For the code generation task, SCoRe boosts performance from 47.3% to 60.6% on MBPP-R, a gap similar to that between GPT-3.5 and GPT-4. It also generalizes well to the HumanEval dataset, achieving a 12.2% self-correction delta, outperforming the base model by 9%. While Pair-SFT performs well in static repair tasks, it degrades self-correction performance, highlighting the importance of on-policy sampling.

Additionally, SCoRe is effective when combined with inference-time compute scaling strategies like self-consistency decoding (majority voting).
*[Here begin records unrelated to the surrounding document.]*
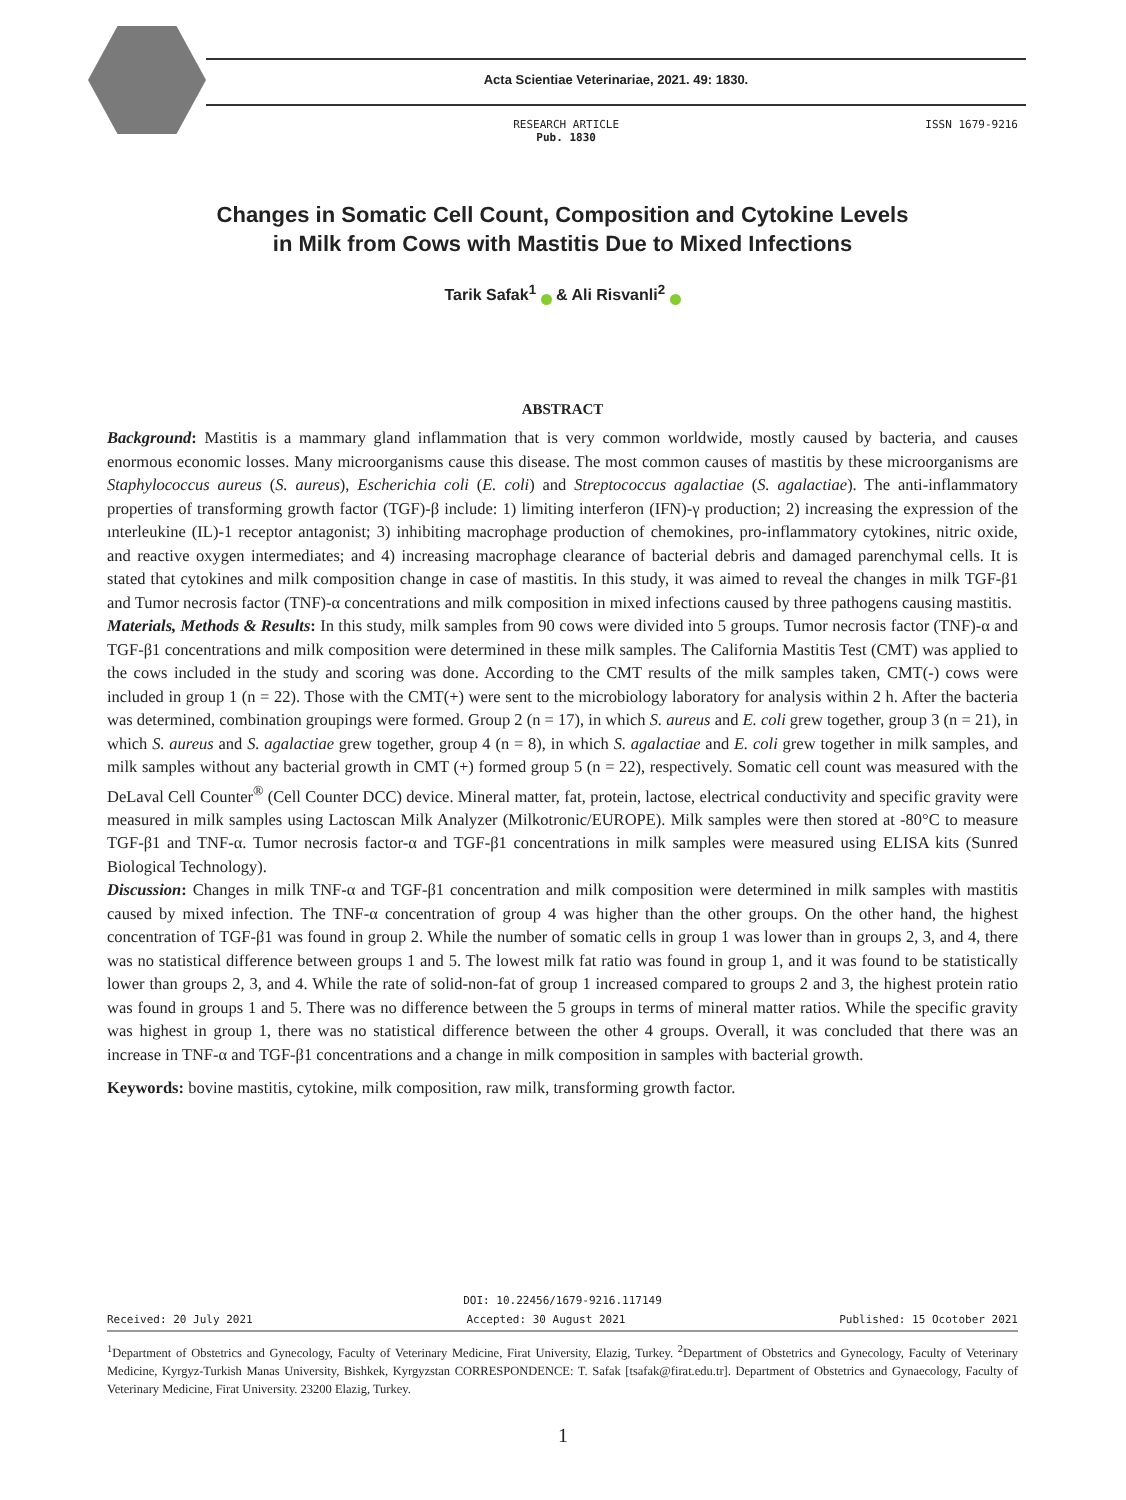Acta Scientiae Veterinariae, 2021. 49: 1830.
RESEARCH ARTICLE
Pub. 1830 ISSN 1679-9216
Changes in Somatic Cell Count, Composition and Cytokine Levels
in Milk from Cows with Mastitis Due to Mixed Infections
Tarik Safak<sup>1</sup> & Ali Risvanli<sup>2</sup>
ABSTRACT
Background: Mastitis is a mammary gland inflammation that is very common worldwide, mostly caused by bacteria, and causes enormous economic losses. Many microorganisms cause this disease. The most common causes of mastitis by these microorganisms are Staphylococcus aureus (S. aureus), Escherichia coli (E. coli) and Streptococcus agalactiae (S. agalactiae). The anti-inflammatory properties of transforming growth factor (TGF)-β include: 1) limiting interferon (IFN)-γ production; 2) increasing the expression of the ınterleukine (IL)-1 receptor antagonist; 3) inhibiting macrophage production of chemokines, pro-inflammatory cytokines, nitric oxide, and reactive oxygen intermediates; and 4) increasing macrophage clearance of bacterial debris and damaged parenchymal cells. It is stated that cytokines and milk composition change in case of mastitis. In this study, it was aimed to reveal the changes in milk TGF-β1 and Tumor necrosis factor (TNF)-α concentrations and milk composition in mixed infections caused by three pathogens causing mastitis.
Materials, Methods & Results: In this study, milk samples from 90 cows were divided into 5 groups. Tumor necrosis factor (TNF)-α and TGF-β1 concentrations and milk composition were determined in these milk samples. The California Mastitis Test (CMT) was applied to the cows included in the study and scoring was done. According to the CMT results of the milk samples taken, CMT(-) cows were included in group 1 (n = 22). Those with the CMT(+) were sent to the microbiology laboratory for analysis within 2 h. After the bacteria was determined, combination groupings were formed. Group 2 (n = 17), in which S. aureus and E. coli grew together, group 3 (n = 21), in which S. aureus and S. agalactiae grew together, group 4 (n = 8), in which S. agalactiae and E. coli grew together in milk samples, and milk samples without any bacterial growth in CMT (+) formed group 5 (n = 22), respectively. Somatic cell count was measured with the DeLaval Cell Counter<sup>®</sup> (Cell Counter DCC) device. Mineral matter, fat, protein, lactose, electrical conductivity and specific gravity were measured in milk samples using Lactoscan Milk Analyzer (Milkotronic/EUROPE). Milk samples were then stored at -80°C to measure TGF-β1 and TNF-α. Tumor necrosis factor-α and TGF-β1 concentrations in milk samples were measured using ELISA kits (Sunred Biological Technology).
Discussion: Changes in milk TNF-α and TGF-β1 concentration and milk composition were determined in milk samples with mastitis caused by mixed infection. The TNF-α concentration of group 4 was higher than the other groups. On the other hand, the highest concentration of TGF-β1 was found in group 2. While the number of somatic cells in group 1 was lower than in groups 2, 3, and 4, there was no statistical difference between groups 1 and 5. The lowest milk fat ratio was found in group 1, and it was found to be statistically lower than groups 2, 3, and 4. While the rate of solid-non-fat of group 1 increased compared to groups 2 and 3, the highest protein ratio was found in groups 1 and 5. There was no difference between the 5 groups in terms of mineral matter ratios. While the specific gravity was highest in group 1, there was no statistical difference between the other 4 groups. Overall, it was concluded that there was an increase in TNF-α and TGF-β1 concentrations and a change in milk composition in samples with bacterial growth.
Keywords: bovine mastitis, cytokine, milk composition, raw milk, transforming growth factor.
DOI: 10.22456/1679-9216.117149
Received: 20 July 2021 Accepted: 30 August 2021 Published: 15 Ocotober 2021
<sup>1</sup> Department of Obstetrics and Gynecology, Faculty of Veterinary Medicine, Firat University, Elazig, Turkey. <sup>2</sup>Department of Obstetrics and Gynecology, Faculty of Veterinary Medicine, Kyrgyz-Turkish Manas University, Bishkek, Kyrgyzstan CORRESPONDENCE: T. Safak [tsafak@firat.edu.tr]. Department of Obstetrics and Gynaecology, Faculty of Veterinary Medicine, Firat University. 23200 Elazig, Turkey.
1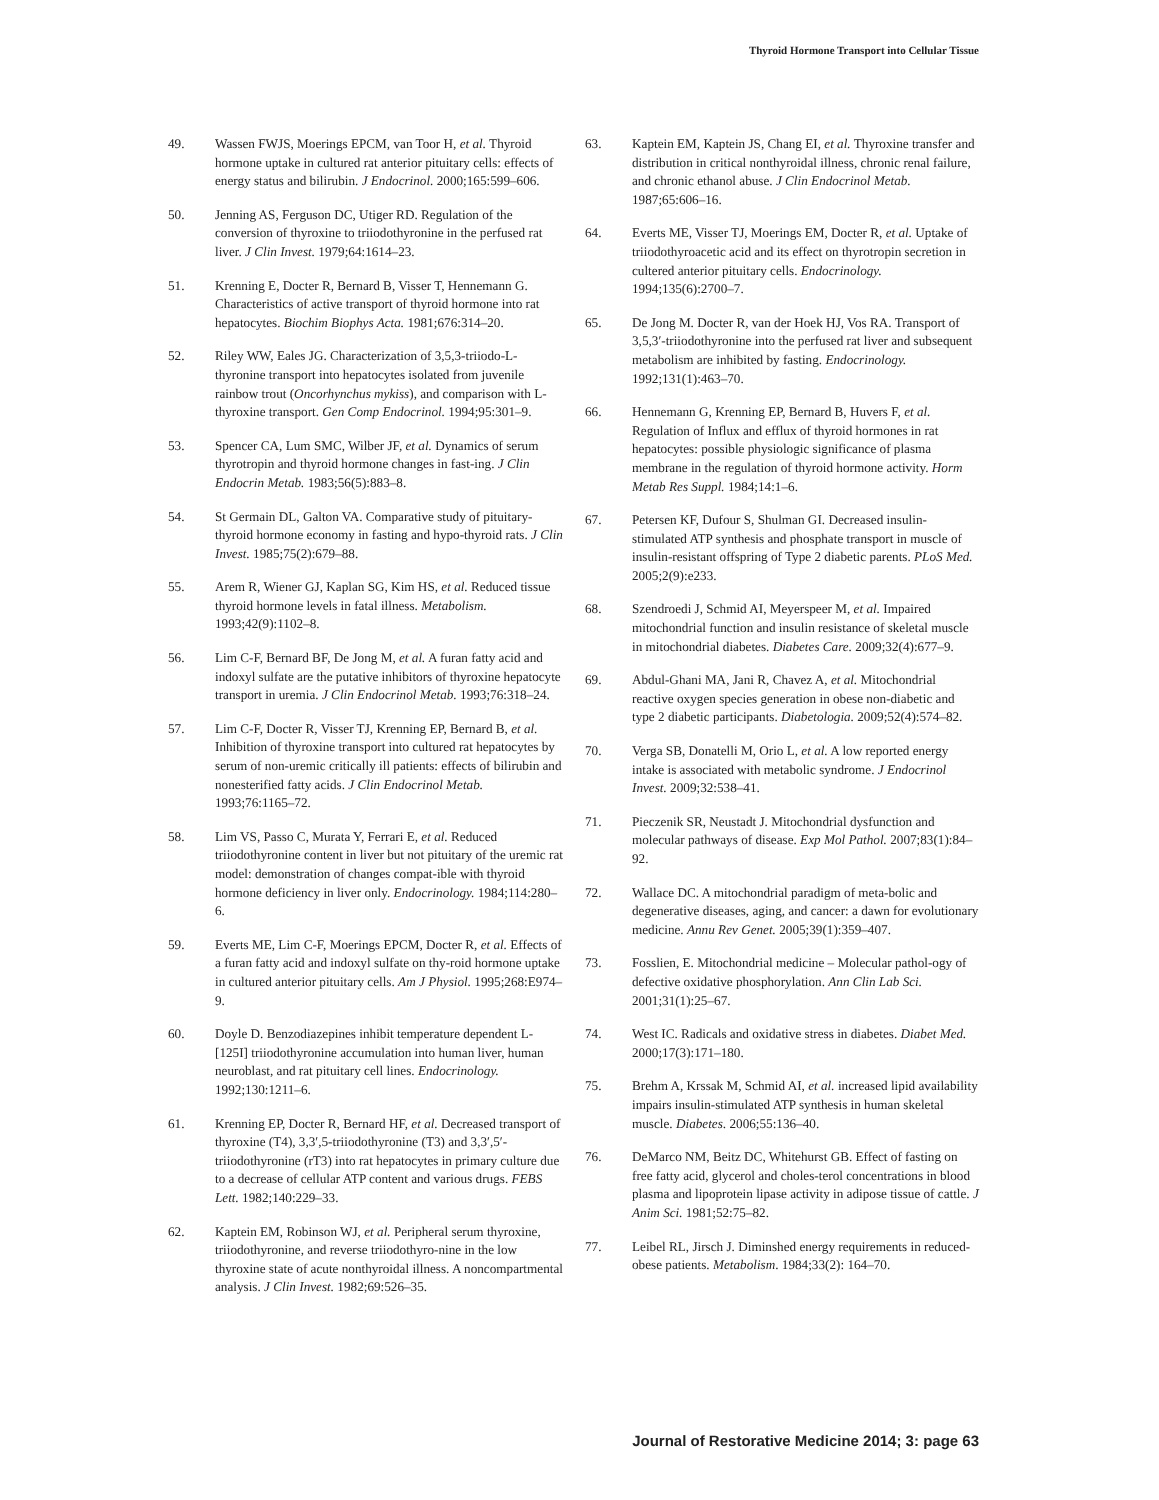Thyroid Hormone Transport into Cellular Tissue
49. Wassen FWJS, Moerings EPCM, van Toor H, et al. Thyroid hormone uptake in cultured rat anterior pituitary cells: effects of energy status and bilirubin. J Endocrinol. 2000;165:599–606.
50. Jenning AS, Ferguson DC, Utiger RD. Regulation of the conversion of thyroxine to triiodothyronine in the perfused rat liver. J Clin Invest. 1979;64:1614–23.
51. Krenning E, Docter R, Bernard B, Visser T, Hennemann G. Characteristics of active transport of thyroid hormone into rat hepatocytes. Biochim Biophys Acta. 1981;676:314–20.
52. Riley WW, Eales JG. Characterization of 3,5,3-triiodo-L-thyronine transport into hepatocytes isolated from juvenile rainbow trout (Oncorhynchus mykiss), and comparison with L-thyroxine transport. Gen Comp Endocrinol. 1994;95:301–9.
53. Spencer CA, Lum SMC, Wilber JF, et al. Dynamics of serum thyrotropin and thyroid hormone changes in fast-ing. J Clin Endocrin Metab. 1983;56(5):883–8.
54. St Germain DL, Galton VA. Comparative study of pituitary-thyroid hormone economy in fasting and hypo-thyroid rats. J Clin Invest. 1985;75(2):679–88.
55. Arem R, Wiener GJ, Kaplan SG, Kim HS, et al. Reduced tissue thyroid hormone levels in fatal illness. Metabolism. 1993;42(9):1102–8.
56. Lim C-F, Bernard BF, De Jong M, et al. A furan fatty acid and indoxyl sulfate are the putative inhibitors of thyroxine hepatocyte transport in uremia. J Clin Endocrinol Metab. 1993;76:318–24.
57. Lim C-F, Docter R, Visser TJ, Krenning EP, Bernard B, et al. Inhibition of thyroxine transport into cultured rat hepatocytes by serum of non-uremic critically ill patients: effects of bilirubin and nonesterified fatty acids. J Clin Endocrinol Metab. 1993;76:1165–72.
58. Lim VS, Passo C, Murata Y, Ferrari E, et al. Reduced triiodothyronine content in liver but not pituitary of the uremic rat model: demonstration of changes compat-ible with thyroid hormone deficiency in liver only. Endocrinology. 1984;114:280–6.
59. Everts ME, Lim C-F, Moerings EPCM, Docter R, et al. Effects of a furan fatty acid and indoxyl sulfate on thy-roid hormone uptake in cultured anterior pituitary cells. Am J Physiol. 1995;268:E974–9.
60. Doyle D. Benzodiazepines inhibit temperature dependent L-[125I] triiodothyronine accumulation into human liver, human neuroblast, and rat pituitary cell lines. Endocrinology. 1992;130:1211–6.
61. Krenning EP, Docter R, Bernard HF, et al. Decreased transport of thyroxine (T4), 3,3′,5-triiodothyronine (T3) and 3,3′,5′-triiodothyronine (rT3) into rat hepatocytes in primary culture due to a decrease of cellular ATP content and various drugs. FEBS Lett. 1982;140:229–33.
62. Kaptein EM, Robinson WJ, et al. Peripheral serum thyroxine, triiodothyronine, and reverse triiodothyro-nine in the low thyroxine state of acute nonthyroidal illness. A noncompartmental analysis. J Clin Invest. 1982;69:526–35.
63. Kaptein EM, Kaptein JS, Chang EI, et al. Thyroxine transfer and distribution in critical nonthyroidal illness, chronic renal failure, and chronic ethanol abuse. J Clin Endocrinol Metab. 1987;65:606–16.
64. Everts ME, Visser TJ, Moerings EM, Docter R, et al. Uptake of triiodothyroacetic acid and its effect on thyrotropin secretion in cultered anterior pituitary cells. Endocrinology. 1994;135(6):2700–7.
65. De Jong M. Docter R, van der Hoek HJ, Vos RA. Transport of 3,5,3′-triiodothyronine into the perfused rat liver and subsequent metabolism are inhibited by fasting. Endocrinology. 1992;131(1):463–70.
66. Hennemann G, Krenning EP, Bernard B, Huvers F, et al. Regulation of Influx and efflux of thyroid hormones in rat hepatocytes: possible physiologic significance of plasma membrane in the regulation of thyroid hormone activity. Horm Metab Res Suppl. 1984;14:1–6.
67. Petersen KF, Dufour S, Shulman GI. Decreased insulin-stimulated ATP synthesis and phosphate transport in muscle of insulin-resistant offspring of Type 2 diabetic parents. PLoS Med. 2005;2(9):e233.
68. Szendroedi J, Schmid AI, Meyerspeer M, et al. Impaired mitochondrial function and insulin resistance of skeletal muscle in mitochondrial diabetes. Diabetes Care. 2009;32(4):677–9.
69. Abdul-Ghani MA, Jani R, Chavez A, et al. Mitochondrial reactive oxygen species generation in obese non-diabetic and type 2 diabetic participants. Diabetologia. 2009;52(4):574–82.
70. Verga SB, Donatelli M, Orio L, et al. A low reported energy intake is associated with metabolic syndrome. J Endocrinol Invest. 2009;32:538–41.
71. Pieczenik SR, Neustadt J. Mitochondrial dysfunction and molecular pathways of disease. Exp Mol Pathol. 2007;83(1):84–92.
72. Wallace DC. A mitochondrial paradigm of meta-bolic and degenerative diseases, aging, and cancer: a dawn for evolutionary medicine. Annu Rev Genet. 2005;39(1):359–407.
73. Fosslien, E. Mitochondrial medicine – Molecular pathol-ogy of defective oxidative phosphorylation. Ann Clin Lab Sci. 2001;31(1):25–67.
74. West IC. Radicals and oxidative stress in diabetes. Diabet Med. 2000;17(3):171–180.
75. Brehm A, Krssak M, Schmid AI, et al. increased lipid availability impairs insulin-stimulated ATP synthesis in human skeletal muscle. Diabetes. 2006;55:136–40.
76. DeMarco NM, Beitz DC, Whitehurst GB. Effect of fasting on free fatty acid, glycerol and choles-terol concentrations in blood plasma and lipoprotein lipase activity in adipose tissue of cattle. J Anim Sci. 1981;52:75–82.
77. Leibel RL, Jirsch J. Diminshed energy requirements in reduced-obese patients. Metabolism. 1984;33(2): 164–70.
Journal of Restorative Medicine 2014; 3: page 63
Combining parallel sampling with sequential self-correction yields a 10.5% improvement, compared to 7.4% from parallel sampling alone.

Ablation studies :

• Multi-turn training: Single-turn training improves first-turn performance but negatively impacts self-correction.
• Multi-stage training: Stage I is essential; skipping it leads to 2% lower self-correction gain and 3% lower accuracy on the second attempt.
• Reward shaping: Removing reward shaping reduces performance, highlighting its importance in guiding self-correction learning.
• On-policy RL: Replacing REINFORCE with STaR in Stage II significantly reduces performance, showing that on-policy sampling is critical for multi-turn self-correction, unlike in single-turn settings.